Date: 09:15:18 02/27/02

Go up one level in this thread


On February 27, 2002 at 11:43:26, Sune Fischer wrote:

>On February 27, 2002 at 11:07:36, Uri Blass wrote:
>
>>>>The rating is dependent in the opponet that the perfect player chooses to play.
>>>
>>>No it is not, look at the formula, it is a normal distribution.
>>>
>>>>The perfect player may get 100% against my program on p800 because my program is
>>>>a deteministic program that always does the same mistake so if you assume the
>>>>perfect player plays only against my program then the perfect player is going to
>>>>get infinite rating.
>>>
>>>Your program is deterministic by your own words, so must score even worse than
>>>one doing random moves.
>>
>>it is going to score worse than random moves against the perfect player but it
>>scores clearly better against a lot of other players.
>
>Actually if it is deterministic, it will not score very high on a chess server,
>someone will beat it once and repeat the game over and over and nick all its
>rating.

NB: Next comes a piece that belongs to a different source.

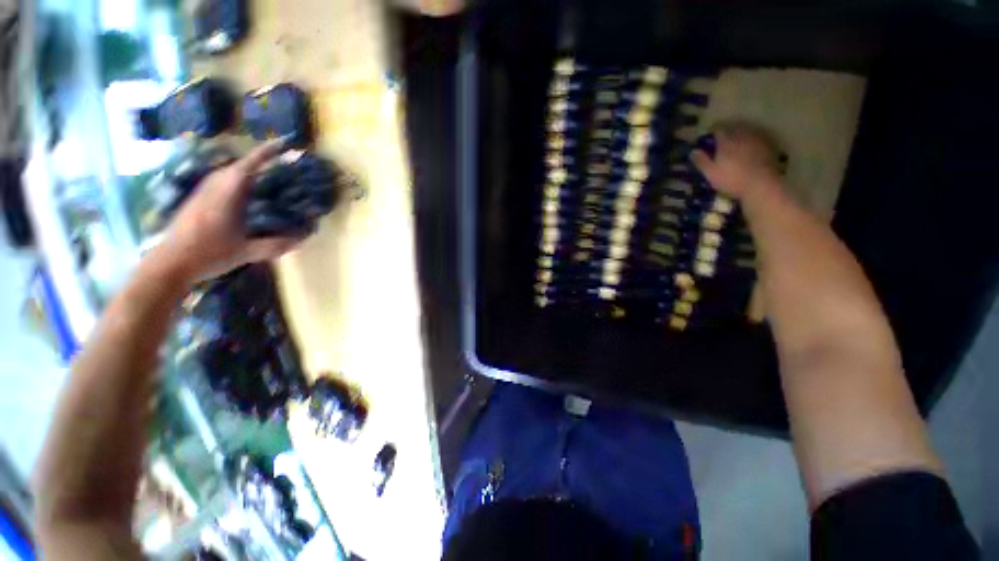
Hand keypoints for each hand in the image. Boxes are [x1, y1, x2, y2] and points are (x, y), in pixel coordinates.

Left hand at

This is why you need a book or something to randomize it just a little
>bit.
>
>
>>>>The perfect player may get 100% against a player with a rating of 2000 when the
>>>>same player is going to fail to get 100% against a player that is clearly weaker
>>>>but not deterministic.
>>>
>>>
>>>Please do not ignore the small differences in probability, they are important.
>>>A 2000 elo player may be beaten by 10^30:1 and a 1000 elo player by 10^35:1, it
>>>should all add up to the same rating for the perfect player, that is how the elo
>>>table works.
>>
>>The problem is that rating is something that is dependent on the opponents that
>>you play.
>>
>>The perfect player may get 100% against one player with rating 2000 and only
>>99.9999999999% against another player who has today lower rating based on the
>>rating system.
>>
>
>
>The perfect player will _not_ get 100%, that is point. If the perfect player
>scores 100% he will have an infinite rating nomatter what the elo is of his
>opponent. If he's playing a deterministic engine, this will actually happen, I
>don't know if this means the program has minus infinity or the opponent
>infinity, whatever it is a strange example.
>So, you must assume less than 100%, even against the worst possible opponent.
>
>>You cannot calculate rating for a player without knowing the opponents and their
>>rating.
>
>Actually you can in a way, you just find the elo-difference, it is expresed by:
>DeltaELO=-400*log(1/p-1)
>where p is the probability of a win. You just add the opponents rating to this
>elo.
>
>I'm not sure if that is the exact formula used for chess, but I think it is
>something similar.
>
>
>>My program may get worse rating than the random move generator if they play
>>enough games against the perfect player but if you give both of them to play
>>against beginners then it is going to get better rating.
>
>If it is deterministic, it will in principle lose all matches after it has lost
>just one, this will not happen to a random program.

No
It is not going to lose all matches because not everybody tries to repeat wins.

The random player does not try to repeat wins so it is not going to lose matches
against this player.

There are also humans who do not try to repeat wins against deterministic
programs because they find it boring.